**Text:**
□ □ □ □ □ □ □

SET $LIST(list,position,end)=value 
SET $LI(list,position,end)=value
Parameters
list An expression that evaluates to a valid list. Because lists contain encoding, list must be created using $LISTBUILD or $LISTFROMSTRING, or extracted from another list using $LIST. In SET $LIST syntax, list must be a variable or a multi-dimensional property.
position
Optional — An integer code specifying the starting position in list. Permitted values are n (count from beginning of list), * (last element in list), and *-n (relative offset count backwards from end of list). SET $LIST syntax also supports *+n (relative offset integer count of elements to append beyond the end of list). Thus, the first element in the list is 1, the second element is 2, the last element in the list is *, and the next-to-last element is *-1. If position is a fractional number, it is truncated to its integer part. If position is omitted, it defaults to 1.
-1 may be used in older code to specify the last element in the list. This deprecated use of -1 should not be combined with *, *-n, or *+n relative offset syntax.

□ □ □ □ □ □ □

**Work item:** Transcribe the $LIST parameter text from "-1 may be used" up to and including "relative offset syntax.".

□ □ □ □ □ □ □

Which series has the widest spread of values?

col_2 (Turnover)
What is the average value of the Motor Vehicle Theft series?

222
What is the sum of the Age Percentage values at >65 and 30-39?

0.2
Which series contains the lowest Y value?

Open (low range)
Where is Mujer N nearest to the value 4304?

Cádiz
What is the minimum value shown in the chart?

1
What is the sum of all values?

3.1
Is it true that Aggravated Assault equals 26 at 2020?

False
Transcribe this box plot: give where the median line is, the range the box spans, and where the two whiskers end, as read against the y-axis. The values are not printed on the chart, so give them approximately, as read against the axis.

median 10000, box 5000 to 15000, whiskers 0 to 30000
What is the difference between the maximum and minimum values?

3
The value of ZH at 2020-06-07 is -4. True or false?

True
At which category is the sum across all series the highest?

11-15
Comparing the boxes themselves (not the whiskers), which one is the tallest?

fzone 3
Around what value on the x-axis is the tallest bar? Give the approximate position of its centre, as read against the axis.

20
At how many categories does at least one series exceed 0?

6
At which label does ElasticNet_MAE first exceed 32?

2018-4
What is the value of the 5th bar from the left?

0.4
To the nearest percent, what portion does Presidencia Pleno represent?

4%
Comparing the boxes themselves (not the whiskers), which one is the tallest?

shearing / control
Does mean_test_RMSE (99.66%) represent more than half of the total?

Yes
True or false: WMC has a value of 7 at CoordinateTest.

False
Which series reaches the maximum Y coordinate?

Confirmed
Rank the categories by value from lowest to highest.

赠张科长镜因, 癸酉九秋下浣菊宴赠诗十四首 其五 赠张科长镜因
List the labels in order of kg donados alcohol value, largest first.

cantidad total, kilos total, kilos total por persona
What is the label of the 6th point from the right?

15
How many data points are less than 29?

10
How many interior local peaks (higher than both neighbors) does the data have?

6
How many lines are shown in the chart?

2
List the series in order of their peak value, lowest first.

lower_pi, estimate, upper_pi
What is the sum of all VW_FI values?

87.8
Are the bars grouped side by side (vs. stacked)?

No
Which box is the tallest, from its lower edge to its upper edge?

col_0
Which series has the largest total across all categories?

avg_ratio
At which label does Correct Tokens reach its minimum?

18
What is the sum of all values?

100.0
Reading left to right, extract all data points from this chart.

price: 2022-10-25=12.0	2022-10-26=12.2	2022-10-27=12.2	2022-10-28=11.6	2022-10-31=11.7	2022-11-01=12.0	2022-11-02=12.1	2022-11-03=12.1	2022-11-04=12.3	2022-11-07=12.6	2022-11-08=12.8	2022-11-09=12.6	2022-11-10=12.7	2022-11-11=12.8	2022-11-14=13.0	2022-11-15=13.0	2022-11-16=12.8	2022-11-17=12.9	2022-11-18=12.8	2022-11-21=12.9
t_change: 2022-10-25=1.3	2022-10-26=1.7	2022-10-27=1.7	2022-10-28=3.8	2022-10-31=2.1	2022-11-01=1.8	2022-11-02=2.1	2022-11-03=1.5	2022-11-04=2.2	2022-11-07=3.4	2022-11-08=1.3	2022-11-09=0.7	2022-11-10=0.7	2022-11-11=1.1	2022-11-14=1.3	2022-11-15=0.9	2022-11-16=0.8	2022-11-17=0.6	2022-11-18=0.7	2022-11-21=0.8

□ □ □ □ □ □ □

**Exercise output:**
-1 may be used in older code to specify the last element in the list. This deprecated use of -1 should not be combined with *, *-n, or *+n relative offset syntax.